Usually when people talk about sharing roles between contexts they talk about sharing behavior between contexts and not sharing roles. The latter is frivolous, it’s like asking if we can share the role of Claudius the uncle of Prince Hamlet in the play by Shakespeare and Claudius in the TV-series “I, Claudius“.

What then if we rephrase the question to “Can we share implementation of behavior between contexts?”  then the answer is “yes but…”. One important goal of architecture and design is to segregate based on the rate of change and based on reasons to change. Often it will be found that two roles do not share reasons for change, and that they in fact share behavior is incidental. Sharing implementation of behavior between roles in two contexts would in that case lead to accidental complexity.

In the Canonical DCI example there’s two account objects playing each their part in a transfer context and among other capabilities they both have a balance attribute.

Let’s say that in a different context in the bank, we need to calculate the balance of a given set of accounts. Upfront it would seem that a simplistic model of an Account might suffice.  We store the balance as a decimal number and add and subtract to this number as we withdraw and deposit. And initially this would indeed suffice.

■ **What needs to be done**:
Please explain why the text on sharing roles between contexts says that sharing implementation of behavior between roles in two contexts can lead to accidental complexity. Answer in one to three sentences.

■ **Recorded information**:

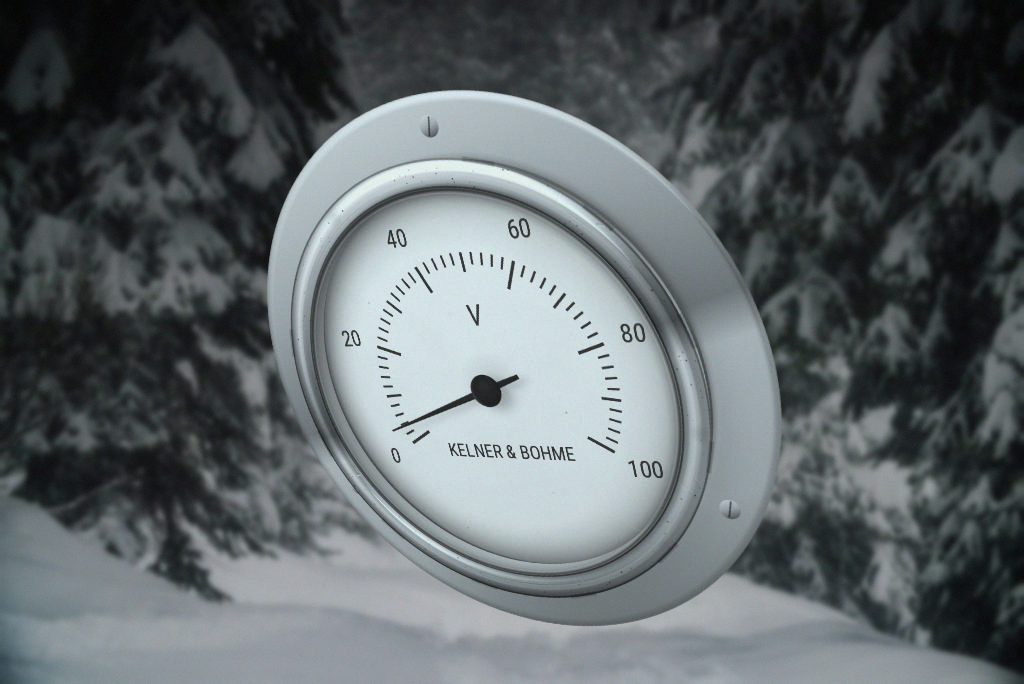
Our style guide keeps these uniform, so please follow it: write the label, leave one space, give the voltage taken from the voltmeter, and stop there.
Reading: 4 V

* * *

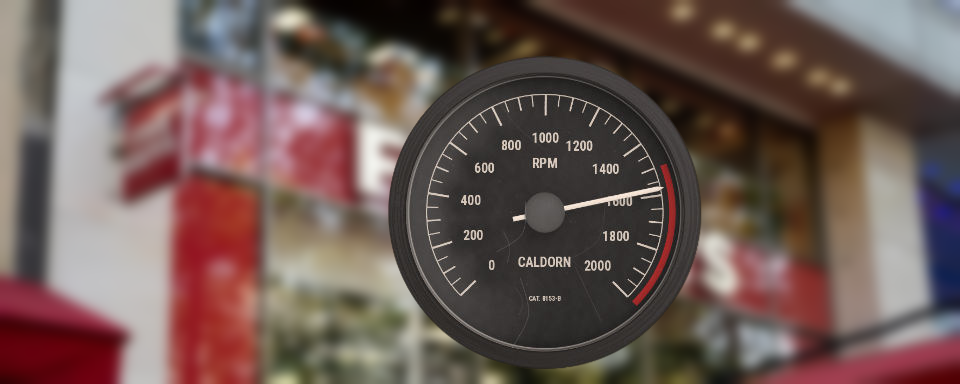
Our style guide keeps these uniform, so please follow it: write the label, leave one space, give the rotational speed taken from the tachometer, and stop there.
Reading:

--

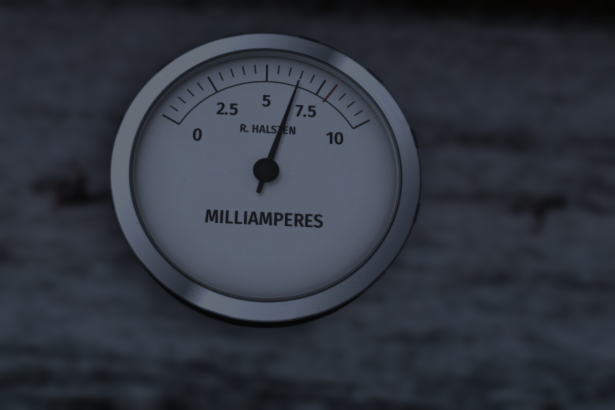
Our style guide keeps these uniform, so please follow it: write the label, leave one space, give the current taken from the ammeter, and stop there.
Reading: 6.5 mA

■ **Answer box**:
One important goal of architecture and design is to segregate based on rate of change and reasons to change. Two roles often do not share reasons for change, so the behavior they have in common is incidental. Sharing its implementation would therefore bring in accidental complexity.